Of the few bands that conjure up sweeping vistas and evoke a sense of limitless depth in their music, there are fewer that do so with minimal personnel. The Midwestern two-piece named Odawas are one such act. Michael Tapscott and Isaac Edwards—along with drummer/flautist Jessica Halverson on the first record, and drummer/engineer Brad Cash on the second—released The Aether Eater (2005) and Raven and the White Night (2007) on Jagjaguwar. These proffered ambitious compositions, using folksy strings and psych-rock as their methods, lulled in the listener to great affect.

On their latest release, The Blue Depths, Tapscott and Edwards operate as a two-piece. Plunging the listener into lush atmospherics with its richly layered, vintage-sounding keyboards, sparingly used guitars, and synthesizer/programming, Odawas gives credence to that oft-used aphorism “less is more.”

This shift has brought about a focus to the songwriting, while setting Odawas apart from its peers.  Tracks like “Swan Song for the Humpback Anglers” effortlessly draw a sense of vastness and wonderment.

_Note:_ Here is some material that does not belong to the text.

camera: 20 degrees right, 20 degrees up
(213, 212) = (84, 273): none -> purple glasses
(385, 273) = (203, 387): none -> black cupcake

Buoyed by a subtle beat reminiscent of Violator-era Depeche Mode and Michael Tapscott’s vocals chiming in a Neil Young-esque register, the song conveys a great vulnerability and loneliness while deftly avoiding maudlin territory.  Tender songs like “Our Gentle Life Together” and “Moonlight/Twilight” are suffused with idle beauty. “The Sound of Lies” is another outstanding track, with its understated piano, judiciously placed electronics, and slowly building and gently fading percussion. 

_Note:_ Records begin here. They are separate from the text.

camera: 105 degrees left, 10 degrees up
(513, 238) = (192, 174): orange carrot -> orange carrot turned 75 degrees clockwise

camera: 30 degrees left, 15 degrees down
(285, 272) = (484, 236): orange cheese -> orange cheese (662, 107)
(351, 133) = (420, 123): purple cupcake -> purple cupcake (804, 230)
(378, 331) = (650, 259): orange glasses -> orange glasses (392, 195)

If the previous albums fell into the trap of attempting to combine diverse ingredients and occasionally came up sounding somewhat incoherent, they’ve refrained from repeating those mistakes—essentially, Odawas have refined their methodology. The shimmering, otherworldly keyboards that float ahead find counterpoint in plangent strings plucked at prudent moments. Swaddles of synth that could easily come across sterile are warmed by Tapscott’s lilting vocals. Everything on The Blue Depths comes together without ever sounding forced or contrived.

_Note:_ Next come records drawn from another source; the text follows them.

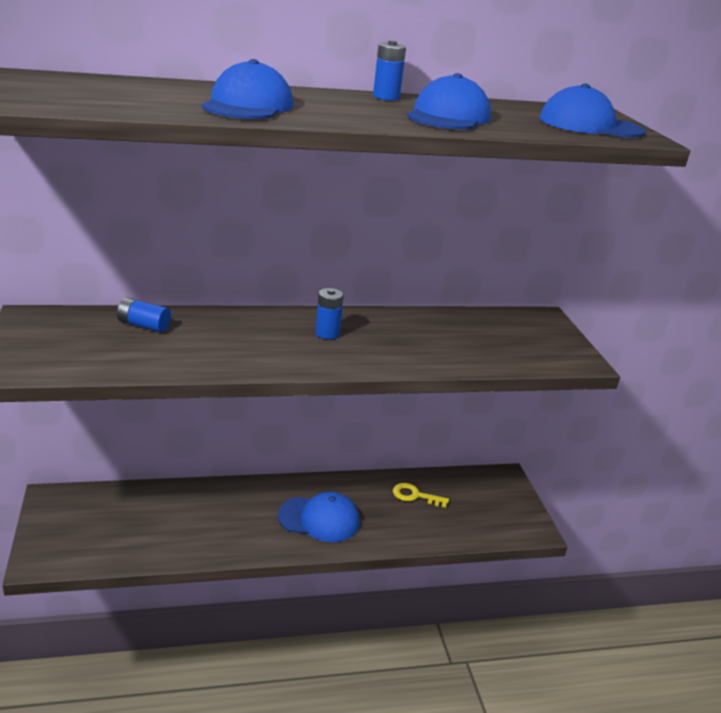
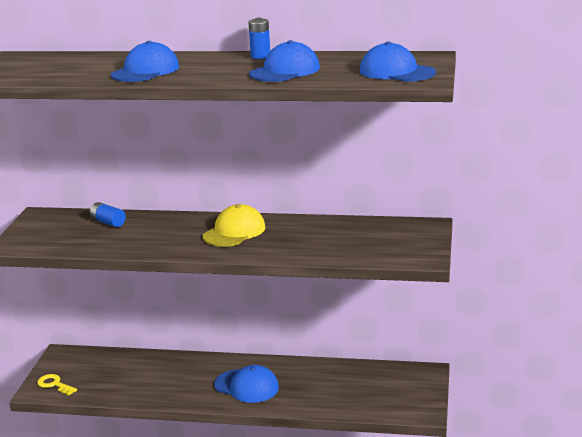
camera: 25 degrees right, 5 degrees down
(327, 333) = (234, 232): blue battery -> yellow cap
(415, 496) = (335, 378): yellow key -> yellow key (54, 384)

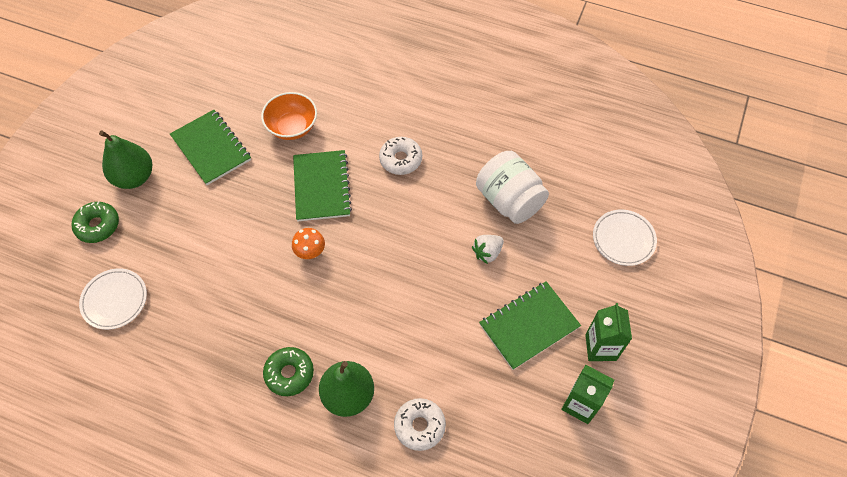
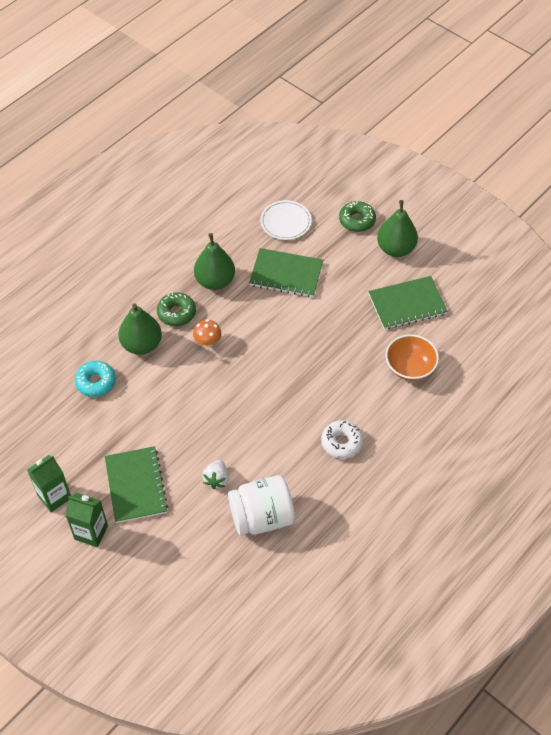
camera: 110 degrees right, 5 degrees down
(228, 348) = (215, 281): none -> green pear
(310, 252) = (274, 350): orange mushroom -> orange mushroom (208, 342)
(322, 187) = (335, 374): green notebook -> green notebook (286, 274)
(419, 426) = (96, 382): white donut -> turquoise donut
(487, 253) = (216, 479): white strawberry -> white strawberry turned 150 degrees counterclockwise
(623, 239) = (180, 599): white plate -> none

There is nothing catchy or immediately attention-grabbing on The Blue Depths. Instead, each song reaches out in ethereal wisps, slowly wrapping the listener in its slothful cocoon. There are moments when a section would overstay its welcome (the coda of “Harmless Lovers Discourse”), or when Tapscott’s whispers are drenched in the music, however these are minor qualms in an album that is a completely immersive experience. The beautiful confluence of musical elements, the richly layered production, and gorgeous emotive vocals makes this a rewarding experience to those who are wise enough to give The Blue Depths the attention it deserves.